The same idea with health “insurance” in that it’s really more of a subscription/membership service than insurance (by any traditional definition). You pay monthly premiums rather than per visit/procedure/etc, so you are motivated to have more visits, procedures than you otherwise might.
September 26, 2012 at 11:52 pm #17070tylerboyd49MemberThe main difference we have from NHS (if I understand NHS correctly) is that since NHS is single payor, the only way they can control costs since demand is automatically encouraged (it’s “FREE!”) is to tightly control the benefits and options available to the consumer (rationing). Being publicly owned, things that are popular and common will be well-funded (maternity care and tooth aches) while things that are more rare, in a specialty, perhaps more extensive are likely to be poorly funded (types of cancers, rare diseases, etc).
With our private insurance system, people have the freedom to pick and choose what “package” they can buy. Some people want high monthly premiums with no copays or deductibles (anytime you need something, you’ve got it fully covered – this encourages over usage, but they pay for it in their premiums).
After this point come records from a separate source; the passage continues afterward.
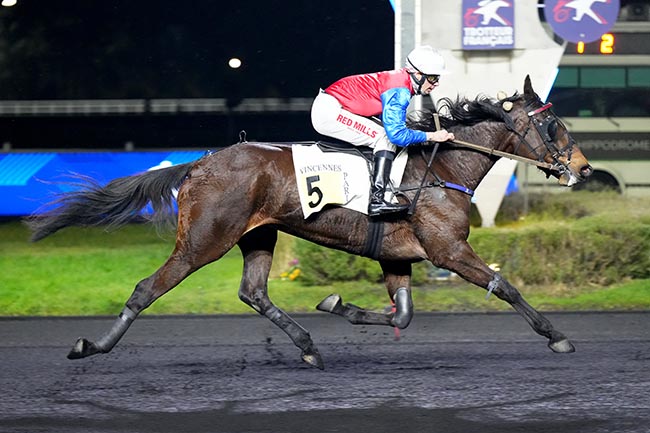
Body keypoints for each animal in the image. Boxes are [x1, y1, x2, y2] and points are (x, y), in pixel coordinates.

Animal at [26, 77, 592, 368]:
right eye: (551, 125)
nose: (583, 169)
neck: (442, 169)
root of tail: (199, 163)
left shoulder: (398, 256)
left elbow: (403, 314)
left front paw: (338, 304)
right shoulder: (448, 250)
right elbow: (505, 286)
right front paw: (557, 335)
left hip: (258, 234)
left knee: (253, 292)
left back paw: (308, 346)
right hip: (203, 241)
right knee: (147, 288)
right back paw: (92, 346)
Other people choose high deductibles (they pay for everything up to a certain amount and then the 3rd payor starts picking up a portion of the tab – this will have cheaper premiums, but if you get caught needing care, you’ll be paying for it up till the deductible). And there’s potentially a plethora of options for people to get insurance that meets their desires (generic coverage vs. name brand, tests covered or not, maternal coverage, flu shots covered or not covered, etc)…
However, states and federal government have increasingly regulated things that insurance plans MUST cover which limits the variability between plans. Also, people in general don’t have much choice because insurance can’t be sold across state lines and it is much cheaper to get insurance through your employer because employers get tax cuts on employee health insurance (so if you lose your job, you lose your healthcare). In a free market of insurance, high premium plans would probably be pushed up in price by its “tragedy of the commons-esque” nature and people would then choose more cost effective means of insuring themselves (most stuff would probably be paid out of pocket with the exception of real expensive emergency care or “Major Medical” plans).
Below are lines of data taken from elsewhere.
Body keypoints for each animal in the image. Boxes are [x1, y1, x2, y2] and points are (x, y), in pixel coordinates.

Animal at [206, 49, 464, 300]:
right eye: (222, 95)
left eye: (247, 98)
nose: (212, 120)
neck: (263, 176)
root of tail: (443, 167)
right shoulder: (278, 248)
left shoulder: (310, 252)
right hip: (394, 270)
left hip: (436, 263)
Obama wanted a “public option” in his health care reform, which would’ve probably pushed us towards single payor since the rise in private health insurance would’ve driven more people towards the publicly funded insurance until private insurance was run out of business. Instead, that was left out and we are forced to buy from companies that can absorb the costs of increased regulation at the expense of smaller insurance companies that can’t…. So Congress basically chose more fascism over socialism. Don’t let people tell you Obamacare is socialist. Socialist doesn’t force you buy corporate products. That’s fascist.
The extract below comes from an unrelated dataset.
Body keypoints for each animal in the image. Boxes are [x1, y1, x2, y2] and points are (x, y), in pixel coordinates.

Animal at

September 27, 2012 at 9:07 am #17071joseph.amanMemberCSA1861, your restaurant illustration is perfect. Think how inflated restaurant prices would be if the majority of customers decided to spare themselves excruciating menu choices by participating in ‘socialist collectives’ like the one you describe. The restaurant sector would boom, but anyone without ‘coverage’ would be eating at home, unable to afford or justify the outrageous prices. Medical insurance, in whatever form, private or public, is inefficient and inflationary. It leads, inevitably, to a state-controlled system… Socialism (or the well-intended fascism of Obamacare). And so it should, since private insurance drives the cost of medical services up beyond the reach of all but the ‘well-employed’ elite. As the ranks of this elite shrink, some form of public insurance is required to balance the moral equation even while leaving the economic one ever more distorted… a downward economic spiral to match the upward one in this ‘booming’ sector.